I know about the Atlantic Star; are there any others? By “big” I mean say 300’ long or more. What’s the biggest steam cargo ship afloat?
Just a wee nitpick. She has steam turbines giving power to generators producing the electricity that powers the electrical motors that make her move. In my book to be called a steam ship it should have a steam engine.
That’s what I was thinking. I’m only aware of one currently operating steamship larger than tugboats or medium-sized lake steamers like the TSS Earnslaw and river-based paddle-wheelers, and that’s the PS Waverly, an ocean-going steam powered paddle-wheeler that’s 239ft long and based in Glasgow.
We have a couple of steamers in Stockholm, like the SS Mariefred and the SS Blidösund, which are both coke fuelled, plus a couple of diesel fuelled ones. They are a bit smaller than the TSS Earnslaw but they are used in every day traffic.
PS It’s the PS Waverley.
It says steam turbines in the wiki site. How do you know there are also electric motors?

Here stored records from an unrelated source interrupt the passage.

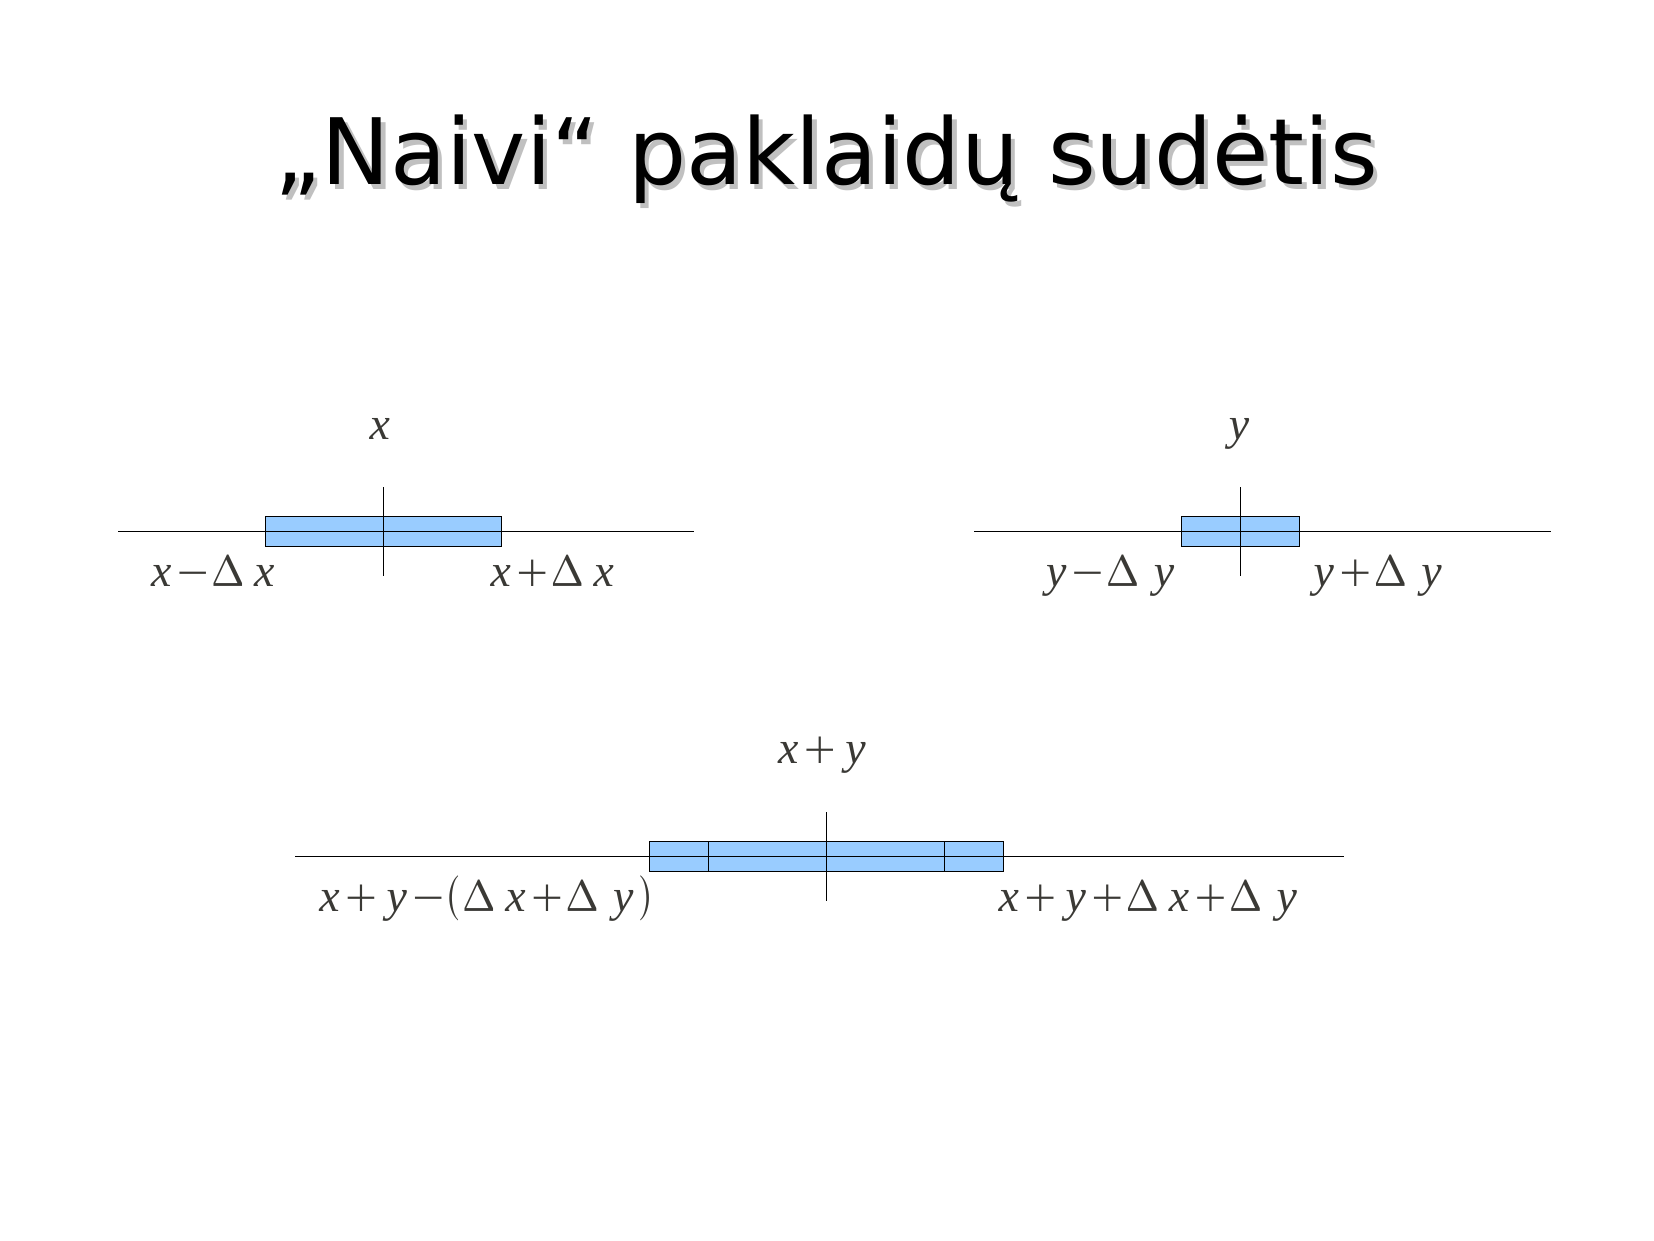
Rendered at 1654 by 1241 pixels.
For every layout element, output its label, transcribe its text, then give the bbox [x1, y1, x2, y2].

text_box [827, 841, 1004, 856]
chart [310, 871, 658, 924]
text_box [1181, 516, 1240, 531]
chart [989, 871, 1303, 922]
text_box [649, 857, 826, 872]
chart [768, 723, 872, 775]
chart [360, 398, 396, 450]
chart [1301, 546, 1447, 597]
chart [141, 546, 281, 597]
text_box [827, 857, 1004, 872]
text_box [384, 532, 502, 547]
text_box [1181, 532, 1240, 547]
text_box [384, 516, 502, 531]
text_box [1241, 532, 1300, 547]
chart [481, 546, 621, 597]
chart [1033, 546, 1180, 597]
text_box [1241, 516, 1300, 531]
text_box [265, 532, 383, 547]
chart [1216, 398, 1255, 450]
text_box [265, 516, 383, 531]
title „Naivi“ paklaidų sudėtis [82, 56, 1571, 250]
text_box [649, 841, 826, 856]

I think the point we’re making is that, really, for something to be called a “steam ship” it should be powered by a steam engine, preferably one which involves people in overalls shovelling coal, wood, or dogs into the furnace to keep it going.
OK, I thought you were narrowing it to turbine ships since nobody would build a piston steam engine for a large ship in 1984. I didn’t realize after poking around the net that there were actually steam turbine locomotives built. Interesting topic either way.

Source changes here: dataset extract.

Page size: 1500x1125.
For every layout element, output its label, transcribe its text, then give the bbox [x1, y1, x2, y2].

Because in modern ships it’s electrical motors that move the propellers. The diesel engines, or in this case steam turbines, just give power to the generators. All according to a friend of mine who happens to be a naval engineer. It’s the same technology in diesel fuelled trains.

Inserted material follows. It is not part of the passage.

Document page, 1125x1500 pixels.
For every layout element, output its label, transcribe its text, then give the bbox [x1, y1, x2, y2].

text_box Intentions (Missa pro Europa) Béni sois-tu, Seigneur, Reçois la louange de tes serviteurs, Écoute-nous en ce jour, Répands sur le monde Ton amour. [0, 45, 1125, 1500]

I see your 46,087 grt and raise you to 51035 grt and there are four of them, the SS Endeavour River, the SS Fitzroy River, the SS River Boyne, and the SS River Embley. Sadly, they are due to go out of service this year I believe and at least one of them may already have gone.
We’ll have none of this candy ass fuel oil burning steam turbine driving electric motors nonsense, neither.
These girls are coal fired, and the steam drives the prop direct. Yes they involve guys in overalls, yes they involve coal, and well, they kind of involve shovels as long as we are talking mechanical shovels
And you could drop all of those little lake steamers into one of the (four) holds of the Embley and not even cover the tanktops with the wreckage.
There were actually steam turbine ships for a number of years in both the direct drive and reduction gear set-up. And modern train engines use piston diesel engines/electrical motors.
I think our OP has his answer, in that case.
The thread on really big engines seemed to indicate otherwise.
Note that essentially all nuclear-powered vessels use steam turbines. This would include a bunch of submarines over 300’ (e.g. the Los Angeles class) and of course aircraft carriers (e.g. Nimitz class).
There certainly are steam plants in large civilian ships, too. Here’s a link (warning: PDF) that describes a simulator for training would-be operators of the steam powerplant of a large crude-oil carrier.
And how are those turbines running by steam.
Her name is really the S.S. Alantic Star. The S. S. stands for steam ship.
In some modern ships it’s electrical motors not all. There are a lot of drict drive diesel ships being built.
You must have misunderstood your friend. This is one method of getting power to the propellers, but not by any measure the rule or even the most common method. In *some * applications, though it is the rule. For example, azimuth thrusters are often electric-powered, and a subclass of those, azipods, always are. These methods of propulation are becoming very, very popular with cruise ships, and perhaps that’s the context in which your friend was speaking.
As has been mentioned, there are many steam-driven vessels in the Navy.
A typical arrangement, dating to before WWII, is a pair of turbines, one high pressure and the other low pressure, that drive a set of gigantic reduction gears that, in turn, drive the shaft. The steam goes in the HP turbine; the exhaust goes to the LP turbine, and the exhaust from that turbine goes to the condenser.
There are several gear configurations, but a common one is to have two reductions: the turbines end in pinions; those mesh with mid-sized gears; those drive another set of pinions; those mesh with the bull gear. The bull gear is connected directly to the shaft.
I really enjoyed the concept of being in an steam engine room while in the Navy. Though my own line of work did not normally involve handling the throttles, there was one particular drill where I controlled the ship’s engines from an upstream valve—a monster ball valve that was bigger than I was. I had a smile the whole while as I turned that hand-wheel .
You forgot one of the most common sources of steam engine fuel, mummies.
Just to update and revive the “steam ships in service” posts, the 410-foot S.S. Badger is a coal-fired steamship built in 1952 that’s homeported in Ludington, Michigan, and still operates as a car ferry across Lake Michigan. It’s said to be the largest coal-fired passenger steamship still operating in the U.S. in 2015.
There’s the Minne Ha Ha in Lake George N.Y.